Networker

Re: [Networker] NSR 75SP3 : Stable for prod ?

2010-08-30 09:11:04
Subject: Re: [Networker] NSR 75SP3 : Stable for prod ?
From: "STANLEY R. HORWITZ" <stan AT TEMPLE DOT EDU>
To: NETWORKER AT LISTSERV.TEMPLE DOT EDU
Date: Mon, 30 Aug 2010 09:09:02 -0400
Frank,

Considering the many NetWorker server configurations out in the field, 
expecting EMC's software testing to uncover every possible issue on every 
platform with every OS version and every hardware driver is unrealistic. I 
suspect that EMC does is test the most common configurations in their software 
certification efforts, which gives rise to the potential for errors to occur on 
less common platforms. 

I too am one of the people who is having trouble with 7.5SP3 (on a Red Hat 
Linux AS 32-bit) running on a Dell 2950 with a Qualstar tape library that has 
four LTO-3 tape drives in it. I am running build 533 and the new savegrp 
binary, but I still find one core dump file per day in /nsr/cores/savegrp and 
my daily cron that runs "savegrp -O" continues to generate output like this …

4690:savegrp: puss-index-backup waiting for 113 job(s) to complete
4690:savegrp: puss-index-backup waiting for 81 job(s) to complete
4690:savegrp: puss-index-backup waiting for 74 job(s) to complete
4690:savegrp: puss-index-backup waiting for 1 job(s) to complete
*** glibc detected *** corrupted double-linked list: 0x0984ff60 ***
/bin/sh: line 1: 13098 Aborted                 /usr/sbin/savegrp -O -l full -G 
puss-index-backup

I tried the suggestion of running a trace on savegrp, but I had no clue of what 
I was looking at in the output. I am wondering if anyone else with 7.5SP3 is 
getting savegrp core dumps.

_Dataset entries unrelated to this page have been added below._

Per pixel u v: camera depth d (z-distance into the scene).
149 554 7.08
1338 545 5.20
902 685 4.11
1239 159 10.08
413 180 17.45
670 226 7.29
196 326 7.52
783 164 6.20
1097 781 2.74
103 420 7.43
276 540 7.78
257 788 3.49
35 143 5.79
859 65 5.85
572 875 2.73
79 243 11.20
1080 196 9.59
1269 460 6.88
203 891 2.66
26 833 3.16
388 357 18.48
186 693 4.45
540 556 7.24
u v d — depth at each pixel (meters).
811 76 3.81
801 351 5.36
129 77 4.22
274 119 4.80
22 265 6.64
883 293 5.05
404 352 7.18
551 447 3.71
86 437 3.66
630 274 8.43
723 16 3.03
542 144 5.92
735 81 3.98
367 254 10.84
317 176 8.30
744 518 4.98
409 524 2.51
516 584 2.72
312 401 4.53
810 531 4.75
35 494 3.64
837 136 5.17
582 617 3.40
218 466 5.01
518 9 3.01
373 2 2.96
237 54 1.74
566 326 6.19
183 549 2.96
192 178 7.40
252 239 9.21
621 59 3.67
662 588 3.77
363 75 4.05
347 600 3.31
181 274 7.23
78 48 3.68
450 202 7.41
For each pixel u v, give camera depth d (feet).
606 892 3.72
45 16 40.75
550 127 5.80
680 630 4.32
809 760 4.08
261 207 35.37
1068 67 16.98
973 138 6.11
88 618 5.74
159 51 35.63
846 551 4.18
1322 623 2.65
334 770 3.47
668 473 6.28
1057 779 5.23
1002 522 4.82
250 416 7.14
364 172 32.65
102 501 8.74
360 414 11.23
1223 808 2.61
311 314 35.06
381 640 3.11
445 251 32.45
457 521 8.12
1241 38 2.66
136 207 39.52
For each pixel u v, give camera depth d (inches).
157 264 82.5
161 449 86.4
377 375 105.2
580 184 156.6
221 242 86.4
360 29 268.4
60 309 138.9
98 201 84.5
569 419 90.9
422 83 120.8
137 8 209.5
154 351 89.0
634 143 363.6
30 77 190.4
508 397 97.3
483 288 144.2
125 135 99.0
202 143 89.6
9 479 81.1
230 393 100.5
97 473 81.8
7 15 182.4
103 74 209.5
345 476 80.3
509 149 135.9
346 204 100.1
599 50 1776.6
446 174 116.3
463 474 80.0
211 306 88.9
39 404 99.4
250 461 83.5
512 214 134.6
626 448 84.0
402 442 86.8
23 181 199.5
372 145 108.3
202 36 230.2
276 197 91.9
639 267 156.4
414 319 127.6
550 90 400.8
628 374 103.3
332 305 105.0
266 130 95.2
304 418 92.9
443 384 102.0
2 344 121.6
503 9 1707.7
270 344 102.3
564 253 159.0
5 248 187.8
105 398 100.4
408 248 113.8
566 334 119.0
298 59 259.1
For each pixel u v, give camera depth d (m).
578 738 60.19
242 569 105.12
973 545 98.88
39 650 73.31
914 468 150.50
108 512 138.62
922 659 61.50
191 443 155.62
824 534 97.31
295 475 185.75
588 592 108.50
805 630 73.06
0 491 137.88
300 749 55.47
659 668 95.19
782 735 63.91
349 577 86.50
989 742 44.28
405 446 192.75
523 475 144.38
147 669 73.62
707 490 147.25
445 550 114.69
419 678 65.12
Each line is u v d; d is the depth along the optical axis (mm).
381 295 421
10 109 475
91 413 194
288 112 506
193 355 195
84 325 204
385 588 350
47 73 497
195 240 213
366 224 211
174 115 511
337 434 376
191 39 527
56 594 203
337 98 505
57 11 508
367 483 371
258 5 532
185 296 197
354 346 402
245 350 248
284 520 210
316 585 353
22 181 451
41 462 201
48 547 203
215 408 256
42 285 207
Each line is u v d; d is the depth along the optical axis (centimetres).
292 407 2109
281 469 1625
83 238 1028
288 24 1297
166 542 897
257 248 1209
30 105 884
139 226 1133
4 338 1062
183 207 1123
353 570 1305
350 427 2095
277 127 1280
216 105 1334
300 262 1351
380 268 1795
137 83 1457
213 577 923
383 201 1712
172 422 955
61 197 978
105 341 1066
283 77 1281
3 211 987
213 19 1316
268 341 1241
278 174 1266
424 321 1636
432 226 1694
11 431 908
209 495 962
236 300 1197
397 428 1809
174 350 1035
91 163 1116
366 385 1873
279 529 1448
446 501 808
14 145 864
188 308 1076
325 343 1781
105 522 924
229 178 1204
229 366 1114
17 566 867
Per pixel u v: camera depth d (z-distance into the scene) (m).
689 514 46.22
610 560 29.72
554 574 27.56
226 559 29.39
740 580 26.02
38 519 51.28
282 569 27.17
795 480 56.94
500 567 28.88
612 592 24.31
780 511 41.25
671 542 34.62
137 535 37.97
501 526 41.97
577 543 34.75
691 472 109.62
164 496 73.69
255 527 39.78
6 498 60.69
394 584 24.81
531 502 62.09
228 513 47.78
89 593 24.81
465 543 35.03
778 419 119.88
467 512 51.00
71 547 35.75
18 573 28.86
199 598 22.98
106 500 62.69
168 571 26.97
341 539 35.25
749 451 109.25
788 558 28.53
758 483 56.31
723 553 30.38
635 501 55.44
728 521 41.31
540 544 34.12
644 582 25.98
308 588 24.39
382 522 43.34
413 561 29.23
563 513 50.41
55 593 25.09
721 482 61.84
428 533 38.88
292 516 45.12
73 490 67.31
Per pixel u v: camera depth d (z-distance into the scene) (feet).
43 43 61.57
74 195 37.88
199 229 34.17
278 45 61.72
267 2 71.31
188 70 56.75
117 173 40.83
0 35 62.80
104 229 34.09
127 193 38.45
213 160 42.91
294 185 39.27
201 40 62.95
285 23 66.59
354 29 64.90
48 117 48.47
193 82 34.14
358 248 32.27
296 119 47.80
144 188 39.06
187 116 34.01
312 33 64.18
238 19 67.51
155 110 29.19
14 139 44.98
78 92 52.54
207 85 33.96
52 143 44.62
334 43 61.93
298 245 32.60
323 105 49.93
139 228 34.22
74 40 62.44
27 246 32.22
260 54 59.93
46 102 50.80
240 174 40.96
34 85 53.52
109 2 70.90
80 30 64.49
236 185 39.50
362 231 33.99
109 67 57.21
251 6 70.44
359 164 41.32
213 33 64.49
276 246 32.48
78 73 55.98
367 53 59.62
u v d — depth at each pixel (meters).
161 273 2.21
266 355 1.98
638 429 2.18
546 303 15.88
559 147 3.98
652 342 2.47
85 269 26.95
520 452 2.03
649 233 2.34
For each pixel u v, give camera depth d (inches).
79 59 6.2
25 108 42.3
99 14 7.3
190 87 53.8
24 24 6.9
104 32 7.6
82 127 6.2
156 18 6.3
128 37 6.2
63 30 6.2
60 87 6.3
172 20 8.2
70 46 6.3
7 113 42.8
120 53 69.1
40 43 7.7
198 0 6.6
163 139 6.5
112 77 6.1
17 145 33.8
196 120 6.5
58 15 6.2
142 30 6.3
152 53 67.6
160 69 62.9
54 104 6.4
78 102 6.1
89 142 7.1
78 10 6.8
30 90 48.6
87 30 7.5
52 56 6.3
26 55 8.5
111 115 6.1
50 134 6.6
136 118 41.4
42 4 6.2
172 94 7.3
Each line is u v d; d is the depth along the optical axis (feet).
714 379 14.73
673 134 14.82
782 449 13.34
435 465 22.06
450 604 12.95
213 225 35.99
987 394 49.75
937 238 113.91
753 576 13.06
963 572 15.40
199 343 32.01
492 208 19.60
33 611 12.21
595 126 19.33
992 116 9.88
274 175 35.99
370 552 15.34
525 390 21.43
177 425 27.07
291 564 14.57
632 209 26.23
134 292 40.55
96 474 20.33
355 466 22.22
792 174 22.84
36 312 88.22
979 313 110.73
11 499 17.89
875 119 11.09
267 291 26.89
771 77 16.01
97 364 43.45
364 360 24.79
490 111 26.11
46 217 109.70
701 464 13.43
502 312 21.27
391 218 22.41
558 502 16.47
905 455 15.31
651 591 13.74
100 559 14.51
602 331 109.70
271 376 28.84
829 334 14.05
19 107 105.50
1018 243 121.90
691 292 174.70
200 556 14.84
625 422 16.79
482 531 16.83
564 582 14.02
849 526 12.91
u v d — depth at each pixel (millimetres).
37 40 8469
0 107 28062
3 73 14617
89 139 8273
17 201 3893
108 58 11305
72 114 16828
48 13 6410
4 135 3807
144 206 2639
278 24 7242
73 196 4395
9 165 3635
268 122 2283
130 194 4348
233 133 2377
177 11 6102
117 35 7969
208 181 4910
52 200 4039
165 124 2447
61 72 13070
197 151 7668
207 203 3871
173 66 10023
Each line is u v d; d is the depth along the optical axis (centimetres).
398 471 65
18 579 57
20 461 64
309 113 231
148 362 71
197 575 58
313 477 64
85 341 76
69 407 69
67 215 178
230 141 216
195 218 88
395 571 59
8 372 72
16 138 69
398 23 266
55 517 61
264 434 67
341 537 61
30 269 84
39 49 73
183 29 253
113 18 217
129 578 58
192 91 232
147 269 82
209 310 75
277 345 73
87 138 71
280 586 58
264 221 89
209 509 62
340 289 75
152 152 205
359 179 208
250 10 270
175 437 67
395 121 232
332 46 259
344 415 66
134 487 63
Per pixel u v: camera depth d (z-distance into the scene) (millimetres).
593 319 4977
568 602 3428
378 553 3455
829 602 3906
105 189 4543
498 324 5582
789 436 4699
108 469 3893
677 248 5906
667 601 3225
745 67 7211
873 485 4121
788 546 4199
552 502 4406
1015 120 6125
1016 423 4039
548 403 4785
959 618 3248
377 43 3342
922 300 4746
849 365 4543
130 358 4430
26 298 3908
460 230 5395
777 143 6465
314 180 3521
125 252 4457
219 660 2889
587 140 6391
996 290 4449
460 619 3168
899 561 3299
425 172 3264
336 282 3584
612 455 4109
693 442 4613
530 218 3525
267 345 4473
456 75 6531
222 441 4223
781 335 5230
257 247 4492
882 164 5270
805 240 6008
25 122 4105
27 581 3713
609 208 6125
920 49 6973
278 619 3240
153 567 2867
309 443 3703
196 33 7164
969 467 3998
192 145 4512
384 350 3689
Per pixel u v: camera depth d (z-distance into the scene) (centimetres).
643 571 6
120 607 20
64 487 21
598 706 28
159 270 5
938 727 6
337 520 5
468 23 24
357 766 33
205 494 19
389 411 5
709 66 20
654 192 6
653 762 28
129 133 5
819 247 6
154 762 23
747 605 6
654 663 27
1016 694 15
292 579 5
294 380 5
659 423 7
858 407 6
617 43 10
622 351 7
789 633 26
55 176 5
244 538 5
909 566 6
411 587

In case you don't know, NetWorker stashes core dump 
files in /nsr/cores. If your NetWorker server is generating savegrp core files 
and you haven't opened a case with EMC about it, please consider doing so. The 
more core dump files EMC has, the more likely they can uncover the cause of the 
problem and fix it. What is also very confusing to me is that there seems to be 
no pattern for what time of day these core files are generated on my server.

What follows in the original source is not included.